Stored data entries

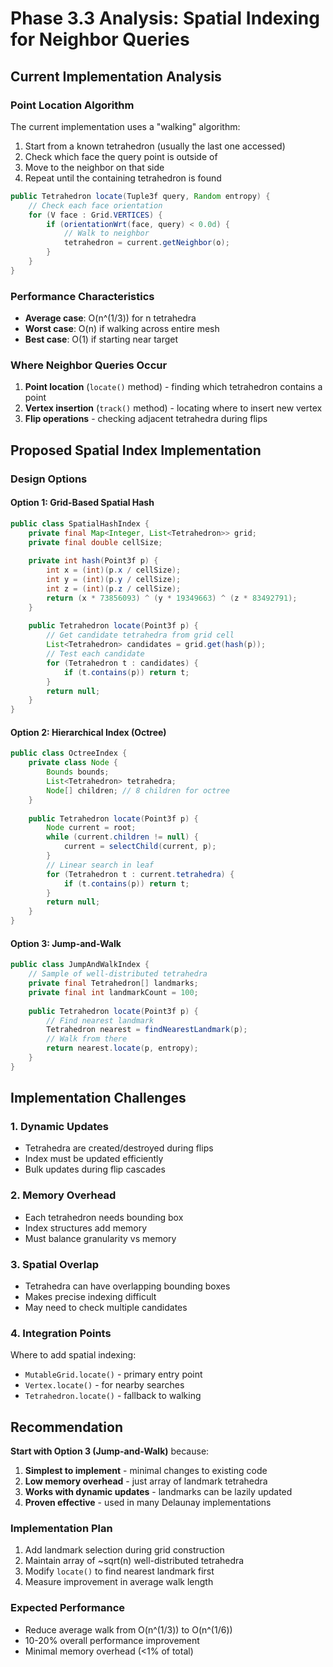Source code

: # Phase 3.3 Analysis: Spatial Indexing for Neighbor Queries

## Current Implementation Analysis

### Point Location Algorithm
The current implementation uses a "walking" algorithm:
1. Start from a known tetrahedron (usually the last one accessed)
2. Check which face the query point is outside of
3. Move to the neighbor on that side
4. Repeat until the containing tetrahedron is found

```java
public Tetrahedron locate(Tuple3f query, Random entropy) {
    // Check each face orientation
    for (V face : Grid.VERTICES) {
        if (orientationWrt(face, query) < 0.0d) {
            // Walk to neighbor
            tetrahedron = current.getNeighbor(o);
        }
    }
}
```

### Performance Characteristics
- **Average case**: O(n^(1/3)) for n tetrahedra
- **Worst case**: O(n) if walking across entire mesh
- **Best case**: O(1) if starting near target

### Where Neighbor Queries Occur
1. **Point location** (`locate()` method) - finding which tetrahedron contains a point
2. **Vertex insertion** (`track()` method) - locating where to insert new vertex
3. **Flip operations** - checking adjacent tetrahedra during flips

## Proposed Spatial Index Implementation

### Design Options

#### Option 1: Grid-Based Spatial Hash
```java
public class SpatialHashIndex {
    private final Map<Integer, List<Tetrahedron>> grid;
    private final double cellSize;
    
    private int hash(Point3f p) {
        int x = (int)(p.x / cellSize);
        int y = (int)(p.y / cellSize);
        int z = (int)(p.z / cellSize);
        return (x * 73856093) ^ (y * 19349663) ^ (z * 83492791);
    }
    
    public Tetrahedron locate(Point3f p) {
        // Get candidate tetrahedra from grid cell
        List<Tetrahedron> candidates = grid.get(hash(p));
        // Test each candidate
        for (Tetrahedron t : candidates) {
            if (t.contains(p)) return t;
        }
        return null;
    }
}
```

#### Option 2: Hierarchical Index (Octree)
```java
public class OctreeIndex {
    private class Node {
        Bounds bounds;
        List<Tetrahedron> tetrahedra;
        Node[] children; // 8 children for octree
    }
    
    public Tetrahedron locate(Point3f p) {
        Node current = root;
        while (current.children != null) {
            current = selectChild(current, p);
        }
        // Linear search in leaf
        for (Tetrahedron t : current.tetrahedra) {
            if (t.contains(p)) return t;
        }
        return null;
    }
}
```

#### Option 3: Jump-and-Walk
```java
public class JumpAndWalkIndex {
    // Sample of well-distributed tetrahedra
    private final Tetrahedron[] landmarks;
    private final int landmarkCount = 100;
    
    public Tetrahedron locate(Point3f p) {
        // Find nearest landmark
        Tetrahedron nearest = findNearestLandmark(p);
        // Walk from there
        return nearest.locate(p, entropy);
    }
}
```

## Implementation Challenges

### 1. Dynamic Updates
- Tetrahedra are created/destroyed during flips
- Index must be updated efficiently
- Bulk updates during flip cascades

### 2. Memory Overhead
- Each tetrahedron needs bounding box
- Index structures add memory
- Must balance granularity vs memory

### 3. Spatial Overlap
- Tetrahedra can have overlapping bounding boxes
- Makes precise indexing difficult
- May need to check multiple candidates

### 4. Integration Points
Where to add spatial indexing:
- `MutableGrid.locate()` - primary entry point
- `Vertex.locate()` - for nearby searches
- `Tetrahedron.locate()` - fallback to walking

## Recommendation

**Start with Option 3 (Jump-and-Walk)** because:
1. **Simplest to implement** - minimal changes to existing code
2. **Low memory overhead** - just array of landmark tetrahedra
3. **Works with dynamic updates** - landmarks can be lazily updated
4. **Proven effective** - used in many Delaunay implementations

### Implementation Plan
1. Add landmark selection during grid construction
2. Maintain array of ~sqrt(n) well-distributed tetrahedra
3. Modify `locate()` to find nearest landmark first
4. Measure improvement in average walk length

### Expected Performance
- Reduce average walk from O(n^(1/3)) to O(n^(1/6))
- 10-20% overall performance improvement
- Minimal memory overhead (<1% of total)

--

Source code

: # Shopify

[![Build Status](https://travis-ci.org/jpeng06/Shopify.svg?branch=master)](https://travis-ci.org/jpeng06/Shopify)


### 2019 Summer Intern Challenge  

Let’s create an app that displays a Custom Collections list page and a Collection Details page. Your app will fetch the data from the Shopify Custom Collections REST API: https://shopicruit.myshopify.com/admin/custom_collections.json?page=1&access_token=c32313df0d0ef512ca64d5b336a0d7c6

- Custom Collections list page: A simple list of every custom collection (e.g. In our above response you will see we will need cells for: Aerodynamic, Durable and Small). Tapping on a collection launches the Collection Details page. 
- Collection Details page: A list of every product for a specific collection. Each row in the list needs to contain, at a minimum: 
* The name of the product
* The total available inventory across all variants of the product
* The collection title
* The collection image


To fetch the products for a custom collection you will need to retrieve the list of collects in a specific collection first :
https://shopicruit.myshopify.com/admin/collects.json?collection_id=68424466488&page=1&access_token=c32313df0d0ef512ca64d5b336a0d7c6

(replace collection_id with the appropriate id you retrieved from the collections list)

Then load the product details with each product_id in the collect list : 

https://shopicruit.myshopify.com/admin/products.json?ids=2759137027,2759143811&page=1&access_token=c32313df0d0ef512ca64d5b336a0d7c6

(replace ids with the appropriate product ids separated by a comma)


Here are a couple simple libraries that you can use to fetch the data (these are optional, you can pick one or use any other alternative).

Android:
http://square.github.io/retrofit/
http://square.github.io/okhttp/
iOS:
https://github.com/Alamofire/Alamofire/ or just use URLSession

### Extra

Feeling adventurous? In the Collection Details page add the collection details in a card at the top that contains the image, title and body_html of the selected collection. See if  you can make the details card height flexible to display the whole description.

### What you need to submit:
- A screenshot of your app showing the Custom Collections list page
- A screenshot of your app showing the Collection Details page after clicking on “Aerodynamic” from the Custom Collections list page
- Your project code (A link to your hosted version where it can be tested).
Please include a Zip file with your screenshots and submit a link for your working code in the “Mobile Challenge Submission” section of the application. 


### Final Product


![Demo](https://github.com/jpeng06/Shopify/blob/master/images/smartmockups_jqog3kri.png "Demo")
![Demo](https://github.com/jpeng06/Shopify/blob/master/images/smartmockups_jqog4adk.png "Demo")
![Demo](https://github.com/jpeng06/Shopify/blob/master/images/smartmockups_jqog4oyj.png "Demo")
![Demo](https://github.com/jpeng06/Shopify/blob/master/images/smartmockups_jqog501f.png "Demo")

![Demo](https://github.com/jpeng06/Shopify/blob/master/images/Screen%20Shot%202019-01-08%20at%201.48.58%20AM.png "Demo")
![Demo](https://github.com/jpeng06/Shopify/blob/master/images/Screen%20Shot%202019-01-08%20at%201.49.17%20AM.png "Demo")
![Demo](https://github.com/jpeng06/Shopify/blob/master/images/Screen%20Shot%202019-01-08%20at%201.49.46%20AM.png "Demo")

The task:
After locating the line with "http://square.github.io/retrofit/" above, return that line and every later line through the one with "Feeling adventurous? In", word for word and with nothing else.

Answer space:
http://square.github.io/retrofit/
http://square.github.io/okhttp/
iOS:
https://github.com/Alamofire/Alamofire/ or just use URLSession

### Extra

Feeling adventurous? In the Collection Details page add the collection details in a card at the top that contains the image, title and body_html of the selected collection. See if  you can make the details card height flexible to display the whole description.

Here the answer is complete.